**What is being asked:**
Look for the line that has "In framing a" in the material below; please repeat it and every line after it, exactly, up to and including the line that has "7 J Wirth, C", and nothing else.

**Extracted records:**
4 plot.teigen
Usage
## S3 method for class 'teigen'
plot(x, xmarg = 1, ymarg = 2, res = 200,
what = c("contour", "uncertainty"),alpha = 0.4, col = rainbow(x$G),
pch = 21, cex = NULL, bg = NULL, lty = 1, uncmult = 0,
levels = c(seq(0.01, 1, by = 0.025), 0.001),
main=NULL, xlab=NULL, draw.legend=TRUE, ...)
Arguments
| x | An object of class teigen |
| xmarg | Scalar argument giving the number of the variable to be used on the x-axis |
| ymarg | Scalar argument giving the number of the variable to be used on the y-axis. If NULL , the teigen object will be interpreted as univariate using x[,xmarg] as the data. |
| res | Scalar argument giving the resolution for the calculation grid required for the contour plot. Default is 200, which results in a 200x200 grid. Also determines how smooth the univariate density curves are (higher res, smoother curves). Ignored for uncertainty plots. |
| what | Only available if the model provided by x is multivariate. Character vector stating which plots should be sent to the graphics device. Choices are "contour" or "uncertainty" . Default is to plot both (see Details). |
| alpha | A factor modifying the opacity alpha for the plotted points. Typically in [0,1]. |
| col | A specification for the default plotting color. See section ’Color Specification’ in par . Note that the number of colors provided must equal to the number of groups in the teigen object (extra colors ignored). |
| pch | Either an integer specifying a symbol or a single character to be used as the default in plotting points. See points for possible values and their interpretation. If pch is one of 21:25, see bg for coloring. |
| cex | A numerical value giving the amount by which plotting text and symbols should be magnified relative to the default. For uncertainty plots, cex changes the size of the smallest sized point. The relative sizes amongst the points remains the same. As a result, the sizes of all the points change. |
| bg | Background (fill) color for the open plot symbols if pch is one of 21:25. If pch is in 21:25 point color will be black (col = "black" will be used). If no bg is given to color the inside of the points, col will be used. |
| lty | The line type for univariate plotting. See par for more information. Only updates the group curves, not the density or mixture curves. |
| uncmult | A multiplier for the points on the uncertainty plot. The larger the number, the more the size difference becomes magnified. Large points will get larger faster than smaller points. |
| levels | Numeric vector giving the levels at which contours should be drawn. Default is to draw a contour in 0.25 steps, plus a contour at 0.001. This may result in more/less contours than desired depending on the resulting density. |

==

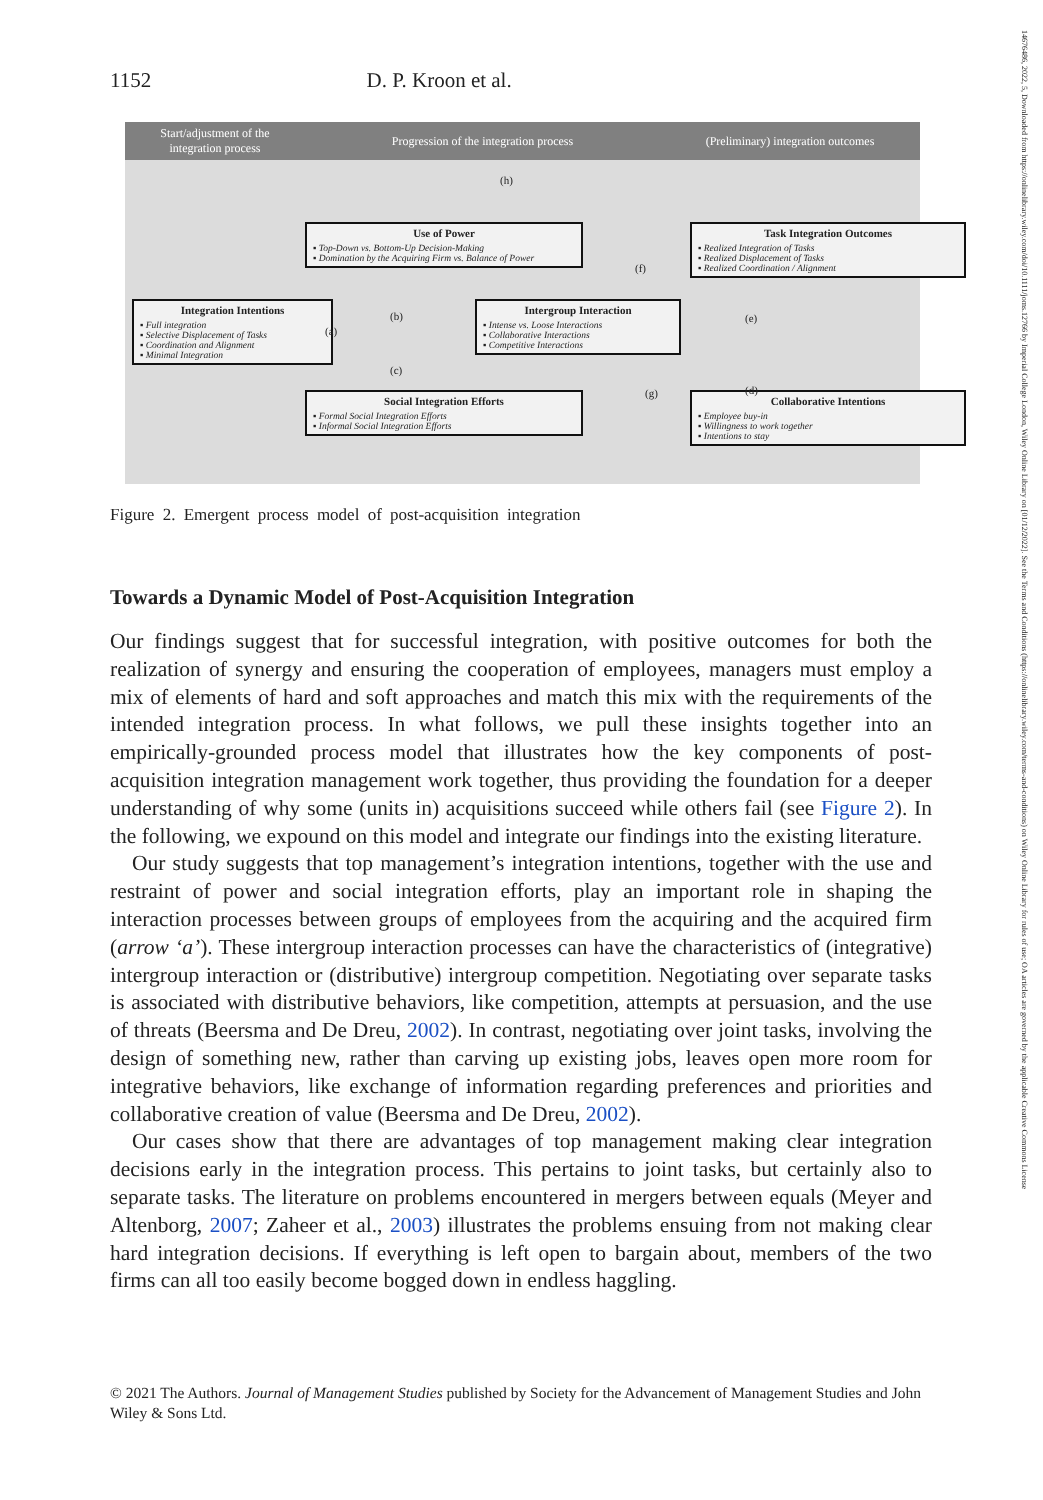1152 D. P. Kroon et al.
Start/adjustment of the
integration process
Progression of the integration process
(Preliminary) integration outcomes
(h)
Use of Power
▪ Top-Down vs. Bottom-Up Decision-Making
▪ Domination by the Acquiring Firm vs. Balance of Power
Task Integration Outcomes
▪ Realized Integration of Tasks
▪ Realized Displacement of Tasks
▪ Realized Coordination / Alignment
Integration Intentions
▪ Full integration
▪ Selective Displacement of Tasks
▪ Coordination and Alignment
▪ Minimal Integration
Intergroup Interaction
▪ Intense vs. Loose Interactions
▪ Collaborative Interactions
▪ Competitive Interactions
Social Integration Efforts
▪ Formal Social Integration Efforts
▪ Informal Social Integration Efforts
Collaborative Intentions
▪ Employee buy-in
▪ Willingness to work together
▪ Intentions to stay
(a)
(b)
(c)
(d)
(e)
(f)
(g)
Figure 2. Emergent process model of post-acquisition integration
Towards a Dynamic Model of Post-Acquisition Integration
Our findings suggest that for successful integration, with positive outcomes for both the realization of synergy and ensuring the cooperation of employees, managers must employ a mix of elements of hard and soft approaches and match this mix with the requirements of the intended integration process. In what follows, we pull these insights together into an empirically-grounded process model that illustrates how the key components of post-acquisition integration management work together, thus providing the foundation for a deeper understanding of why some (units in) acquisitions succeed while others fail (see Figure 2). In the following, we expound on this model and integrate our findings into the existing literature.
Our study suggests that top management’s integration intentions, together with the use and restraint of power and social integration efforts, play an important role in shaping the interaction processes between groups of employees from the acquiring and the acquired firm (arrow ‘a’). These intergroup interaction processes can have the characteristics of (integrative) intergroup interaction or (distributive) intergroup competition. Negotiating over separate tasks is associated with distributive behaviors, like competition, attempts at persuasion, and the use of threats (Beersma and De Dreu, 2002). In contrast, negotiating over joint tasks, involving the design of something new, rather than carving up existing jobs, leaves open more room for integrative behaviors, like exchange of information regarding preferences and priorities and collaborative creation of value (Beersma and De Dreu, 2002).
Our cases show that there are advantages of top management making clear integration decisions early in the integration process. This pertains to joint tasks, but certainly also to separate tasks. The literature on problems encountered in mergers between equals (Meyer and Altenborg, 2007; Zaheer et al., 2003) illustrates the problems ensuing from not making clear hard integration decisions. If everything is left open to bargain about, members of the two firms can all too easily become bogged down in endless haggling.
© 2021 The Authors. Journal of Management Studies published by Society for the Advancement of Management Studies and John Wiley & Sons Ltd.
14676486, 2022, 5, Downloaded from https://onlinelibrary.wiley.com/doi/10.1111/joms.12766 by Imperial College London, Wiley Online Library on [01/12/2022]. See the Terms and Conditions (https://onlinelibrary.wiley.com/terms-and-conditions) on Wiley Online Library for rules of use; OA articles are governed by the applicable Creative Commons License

* * *

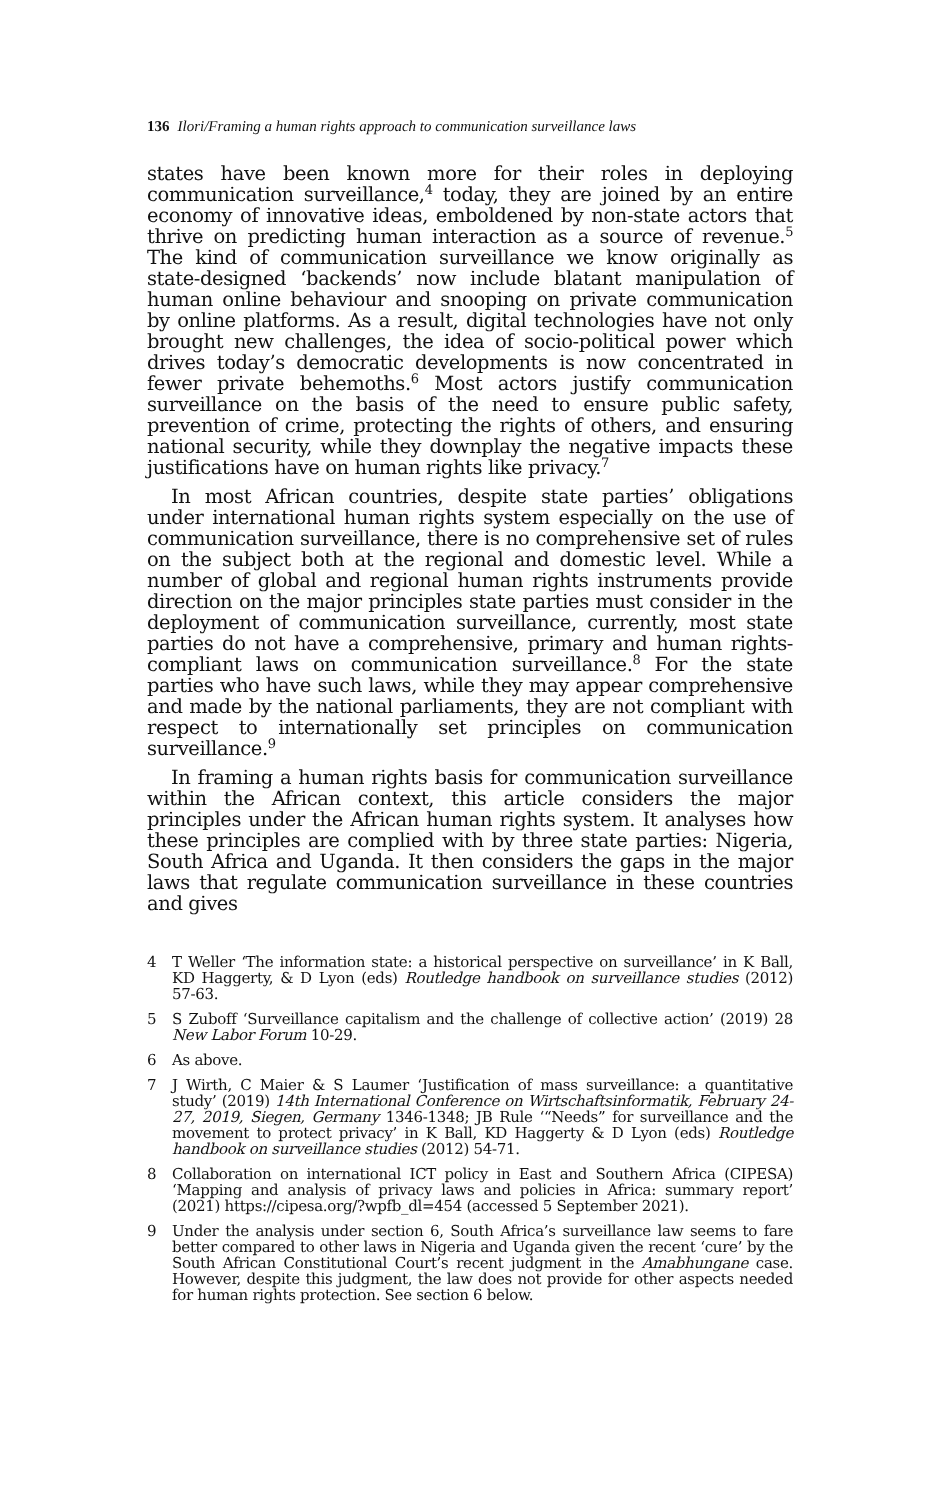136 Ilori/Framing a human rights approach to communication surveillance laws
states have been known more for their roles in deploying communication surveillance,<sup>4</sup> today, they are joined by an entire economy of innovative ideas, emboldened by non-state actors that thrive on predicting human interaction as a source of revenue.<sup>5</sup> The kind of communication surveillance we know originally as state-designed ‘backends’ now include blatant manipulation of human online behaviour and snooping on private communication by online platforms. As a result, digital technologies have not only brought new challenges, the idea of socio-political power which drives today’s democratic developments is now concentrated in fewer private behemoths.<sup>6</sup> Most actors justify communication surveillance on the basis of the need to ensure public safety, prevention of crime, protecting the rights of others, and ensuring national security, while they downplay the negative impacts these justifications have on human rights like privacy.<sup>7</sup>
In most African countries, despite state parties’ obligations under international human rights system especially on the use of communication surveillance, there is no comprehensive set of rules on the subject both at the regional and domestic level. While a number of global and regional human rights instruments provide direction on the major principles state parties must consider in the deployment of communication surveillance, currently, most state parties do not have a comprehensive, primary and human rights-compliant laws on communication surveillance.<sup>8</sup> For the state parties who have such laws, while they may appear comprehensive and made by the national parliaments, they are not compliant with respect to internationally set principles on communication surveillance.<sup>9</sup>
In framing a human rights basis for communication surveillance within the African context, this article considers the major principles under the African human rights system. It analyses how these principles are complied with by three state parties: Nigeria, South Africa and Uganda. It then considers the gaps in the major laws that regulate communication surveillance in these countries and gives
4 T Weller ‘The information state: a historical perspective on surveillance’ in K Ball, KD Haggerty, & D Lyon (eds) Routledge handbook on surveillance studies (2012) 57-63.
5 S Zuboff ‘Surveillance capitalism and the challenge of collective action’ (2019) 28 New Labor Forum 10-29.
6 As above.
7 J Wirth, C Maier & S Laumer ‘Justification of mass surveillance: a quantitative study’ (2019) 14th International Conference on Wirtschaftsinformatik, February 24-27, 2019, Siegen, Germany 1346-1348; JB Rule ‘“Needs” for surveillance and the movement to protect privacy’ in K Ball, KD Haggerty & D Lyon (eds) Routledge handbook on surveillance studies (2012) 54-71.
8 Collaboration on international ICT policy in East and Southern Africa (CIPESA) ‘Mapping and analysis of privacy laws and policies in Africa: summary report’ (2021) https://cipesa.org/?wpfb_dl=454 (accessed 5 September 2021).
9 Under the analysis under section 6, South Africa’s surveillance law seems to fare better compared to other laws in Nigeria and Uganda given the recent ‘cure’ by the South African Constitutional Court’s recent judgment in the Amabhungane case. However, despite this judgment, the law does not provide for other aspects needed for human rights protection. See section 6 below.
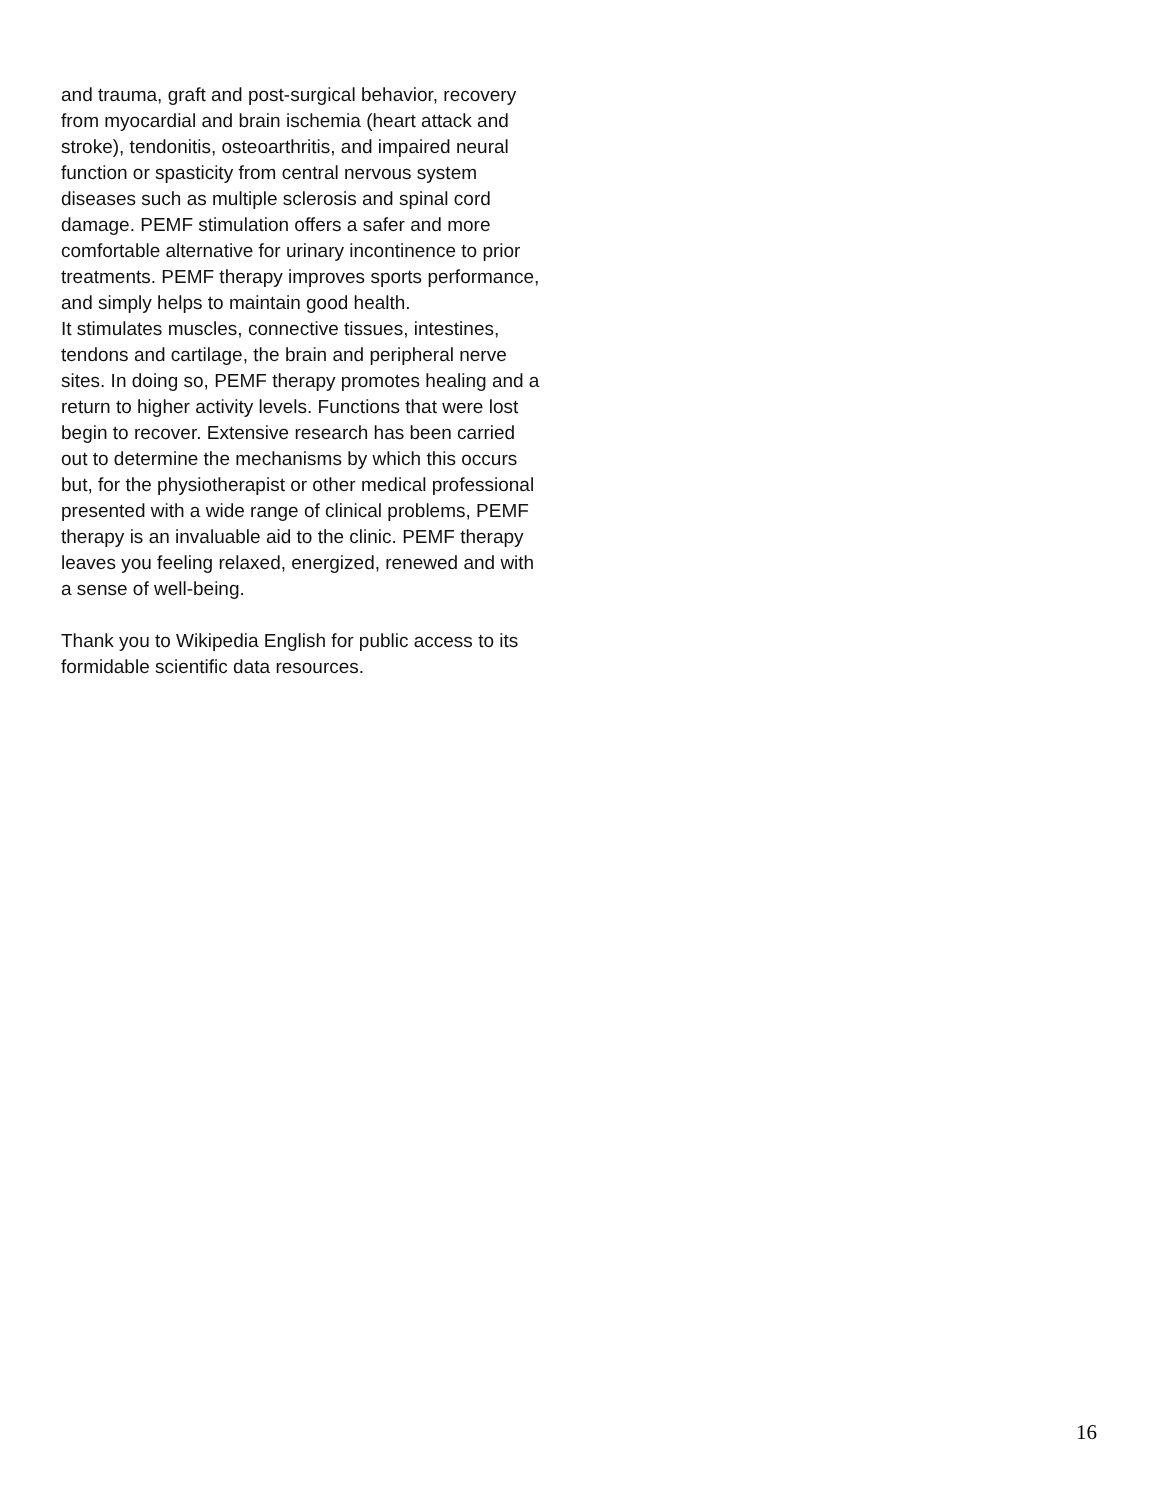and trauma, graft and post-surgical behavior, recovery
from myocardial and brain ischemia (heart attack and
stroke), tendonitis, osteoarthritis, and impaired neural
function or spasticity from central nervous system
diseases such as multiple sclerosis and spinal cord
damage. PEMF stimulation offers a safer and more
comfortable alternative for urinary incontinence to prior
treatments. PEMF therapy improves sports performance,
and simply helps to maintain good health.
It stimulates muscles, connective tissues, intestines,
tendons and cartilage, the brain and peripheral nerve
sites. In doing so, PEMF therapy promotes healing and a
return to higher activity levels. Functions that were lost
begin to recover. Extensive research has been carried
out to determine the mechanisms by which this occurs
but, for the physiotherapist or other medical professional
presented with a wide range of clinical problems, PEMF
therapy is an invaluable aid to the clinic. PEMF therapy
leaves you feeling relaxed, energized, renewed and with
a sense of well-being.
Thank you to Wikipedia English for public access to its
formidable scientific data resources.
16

**Answer to this exercise:**
In framing a human rights basis for communication surveillance within the African context, this article considers the major principles under the African human rights system. It analyses how these principles are complied with by three state parties: Nigeria, South Africa and Uganda. It then considers the gaps in the major laws that regulate communication surveillance in these countries and gives
4 T Weller ‘The information state: a historical perspective on surveillance’ in K Ball, KD Haggerty, & D Lyon (eds) Routledge handbook on surveillance studies (2012) 57-63.
5 S Zuboff ‘Surveillance capitalism and the challenge of collective action’ (2019) 28 New Labor Forum 10-29.
6 As above.
7 J Wirth, C Maier & S Laumer ‘Justification of mass surveillance: a quantitative study’ (2019) 14th International Conference on Wirtschaftsinformatik, February 24-27, 2019, Siegen, Germany 1346-1348; JB Rule ‘“Needs” for surveillance and the movement to protect privacy’ in K Ball, KD Haggerty & D Lyon (eds) Routledge handbook on surveillance studies (2012) 54-71.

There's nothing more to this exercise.